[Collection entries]
↓↓↓

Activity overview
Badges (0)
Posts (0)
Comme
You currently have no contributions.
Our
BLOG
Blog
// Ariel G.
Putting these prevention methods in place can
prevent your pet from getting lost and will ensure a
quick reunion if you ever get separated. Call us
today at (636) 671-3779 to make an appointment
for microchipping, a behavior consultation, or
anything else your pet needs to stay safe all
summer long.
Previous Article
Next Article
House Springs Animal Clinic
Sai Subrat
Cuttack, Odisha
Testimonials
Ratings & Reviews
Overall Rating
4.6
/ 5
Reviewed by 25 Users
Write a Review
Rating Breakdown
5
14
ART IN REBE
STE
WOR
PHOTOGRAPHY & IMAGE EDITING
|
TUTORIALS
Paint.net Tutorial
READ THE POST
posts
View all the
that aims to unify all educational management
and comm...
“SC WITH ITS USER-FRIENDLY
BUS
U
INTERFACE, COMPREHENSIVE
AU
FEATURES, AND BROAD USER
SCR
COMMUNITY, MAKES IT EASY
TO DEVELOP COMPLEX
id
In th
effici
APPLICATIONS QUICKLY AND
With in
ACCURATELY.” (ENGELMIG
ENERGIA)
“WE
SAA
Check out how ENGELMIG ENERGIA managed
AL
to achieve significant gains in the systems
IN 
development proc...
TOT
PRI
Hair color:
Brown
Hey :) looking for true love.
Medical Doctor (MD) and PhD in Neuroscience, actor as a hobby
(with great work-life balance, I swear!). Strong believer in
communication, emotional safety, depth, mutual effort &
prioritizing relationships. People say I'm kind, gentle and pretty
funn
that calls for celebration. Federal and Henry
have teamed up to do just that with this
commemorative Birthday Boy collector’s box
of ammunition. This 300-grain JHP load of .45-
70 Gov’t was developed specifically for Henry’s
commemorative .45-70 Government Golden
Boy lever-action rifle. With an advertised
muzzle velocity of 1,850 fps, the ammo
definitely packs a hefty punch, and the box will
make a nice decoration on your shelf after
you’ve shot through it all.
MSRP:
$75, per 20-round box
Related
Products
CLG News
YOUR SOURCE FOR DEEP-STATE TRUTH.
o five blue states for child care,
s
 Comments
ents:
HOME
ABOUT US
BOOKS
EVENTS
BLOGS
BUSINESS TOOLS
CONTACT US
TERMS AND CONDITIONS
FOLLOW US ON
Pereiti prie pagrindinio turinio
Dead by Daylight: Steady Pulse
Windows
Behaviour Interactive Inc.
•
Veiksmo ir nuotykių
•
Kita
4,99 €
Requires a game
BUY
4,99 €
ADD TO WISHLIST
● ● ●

↑↑↑

(WHAT YOU ARE ASKED TO DO):
Nothing beyond the lines from the start of the entries through the line with "(with great work-life" should appear. Repeat those lines exactly, both ends included.

(SOLUTION BELOW):
Activity overview
Badges (0)
Posts (0)
Comme
You currently have no contributions.
Our
BLOG
Blog
// Ariel G.
Putting these prevention methods in place can
prevent your pet from getting lost and will ensure a
quick reunion if you ever get separated. Call us
today at (636) 671-3779 to make an appointment
for microchipping, a behavior consultation, or
anything else your pet needs to stay safe all
summer long.
Previous Article
Next Article
House Springs Animal Clinic
Sai Subrat
Cuttack, Odisha
Testimonials
Ratings & Reviews
Overall Rating
4.6
/ 5
Reviewed by 25 Users
Write a Review
Rating Breakdown
5
14
ART IN REBE
STE
WOR
PHOTOGRAPHY & IMAGE EDITING
|
TUTORIALS
Paint.net Tutorial
READ THE POST
posts
View all the
that aims to unify all educational management
and comm...
“SC WITH ITS USER-FRIENDLY
BUS
U
INTERFACE, COMPREHENSIVE
AU
FEATURES, AND BROAD USER
SCR
COMMUNITY, MAKES IT EASY
TO DEVELOP COMPLEX
id
In th
effici
APPLICATIONS QUICKLY AND
With in
ACCURATELY.” (ENGELMIG
ENERGIA)
“WE
SAA
Check out how ENGELMIG ENERGIA managed
AL
to achieve significant gains in the systems
IN 
development proc...
TOT
PRI
Hair color:
Brown
Hey :) looking for true love.
Medical Doctor (MD) and PhD in Neuroscience, actor as a hobby
(with great work-life balance, I swear!). Strong believer in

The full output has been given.